Pixeldoris Pixeldoris - 7 months ago 13
Javascript Question

ajax to submit php form to database, ajax part doesn't work

I'm very new to ajax so I followed a tutorial but I can't get it to work. I tried search this forum for an answer but with no luck..

HTML (a bit stripped down from classes and bootstrap-stuff)

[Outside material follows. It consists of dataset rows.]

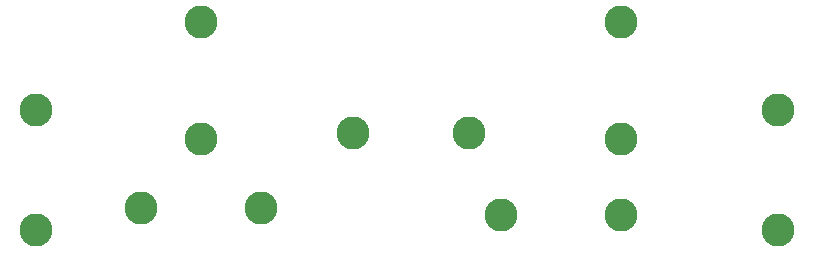
<source format=gbr>
%FSLAX34Y34*%
%MOMM*%
%LNSOLDERMASK_TOP*%
G71*
G01*
%ADD10C,2.800*%
%ADD11C,2.800*%
%LPD*%
X19050Y914400D02*
G54D10*
D03*
X19050Y812800D02*
G54D10*
D03*
X158750Y890350D02*
G54D11*
D03*
X158750Y989250D02*
G54D11*
D03*
X209550Y831850D02*
G54D10*
D03*
X107950Y831850D02*
G54D10*
D03*
X287100Y895350D02*
G54D11*
D03*
X386000Y895350D02*
G54D11*
D03*
X514350Y825500D02*
G54D10*
D03*
X412750Y825500D02*
G54D10*
D03*
X514350Y890350D02*
G54D11*
D03*
X514350Y989250D02*
G54D11*
D03*
X647700Y914400D02*
G54D10*
D03*
X647700Y812800D02*
G54D10*
D03*
X19050Y914400D02*
G54D11*
D03*
X209550Y831850D02*
G54D11*
D03*
X514350Y825500D02*
G54D11*
D03*
X647700Y812800D02*
G54D11*
D03*
M02*

</source>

<form id="editUserForm" role="form">
<input id="edit_employeenr" type="text" name="employeenr">
<input id="edit_name" type="text" name="name">
<select id="edit_membertype" name="membertype">
<option value="1">Admin</option>
<option value="2">Employee</option>
</select>
<input type="submit" value="Save">
</form>
<div id="editUserMsg">Successfully updated!</div>


JS

$(document).ready(function() {
$("#editUserMsg").hide();

$("#editUserForm").submit(function(event) {
event.preventDefault();
submitUserEdit();
});

function submitUserEdit(){
var dataString = $("#editUserForm").serialize();

$.ajax({
type: "POST",
url: "user_edit_process.php",
data: dataString,
success: function(text){
if (text == "success"){
userEditSuccess();
}
}
});
}

function userEditSuccess(){
$("#editUserMsg").show().delay(5000).fadeOut();
}
});


PHP (user_edit_process.php)

<?php
$employeenr = $_POST['employeenr'];
$name = $_POST['name'];
$membertype = $_POST['membertype'];

$stmt = $link->prepare("UPDATE users SET employeenr = ?, name = ?, membertype = ?");
$stmt->bind_param("isi", $employeenr, $name, $membertype);
$stmt->execute();

if ($stmt) {
echo 'success';
} else {
echo 'fail';
}
?>


if i put the
$("#editUserMsg").show().dealy(5000).fadeOut();
just above the
$.ajax
the message appears, so that must mean that the ajax code isn't working correct. Any suggestions?

EDIT Solved. I had forgotten to include the file where the variable
$link
wes defined.

Answer

It seems that you have a problem in your either in your prepare statement or in the bind_parameter. You should always check for error, so I suggest you do like this to check for errors:

<?php
    $employeenr = $_POST['employeenr'];
    $name = $_POST['name'];
    $membertype = $_POST['membertype'];

    if (!($stmt = $mysqli->prepare("UPDATE users SET employeenr = ?, name = ?, membertype = ?"))) {
        echo "Prepare failed: (" . $mysqli->errno . ") " . $mysqli->error;
    }

    if (! $stmt->bind_param("isi", $employeenr, $name, $membertype)) {
        echo "Binding parameters failed: (" . $stmt->errno . ") " . $stmt->error;
    }

    if (!$stmt->execute()) {
        echo "Execute failed: (" . $stmt->errno . ") " . $stmt->error;
    }
?>

and then in you JS, add this to your success method:

console.log(text);

Check your Firefox console (Ctrl-Shift-Q), and if there is an error you would find it under "Network" -> Click the "user_edit_process.php" in the list -> and in the right window under "Preview".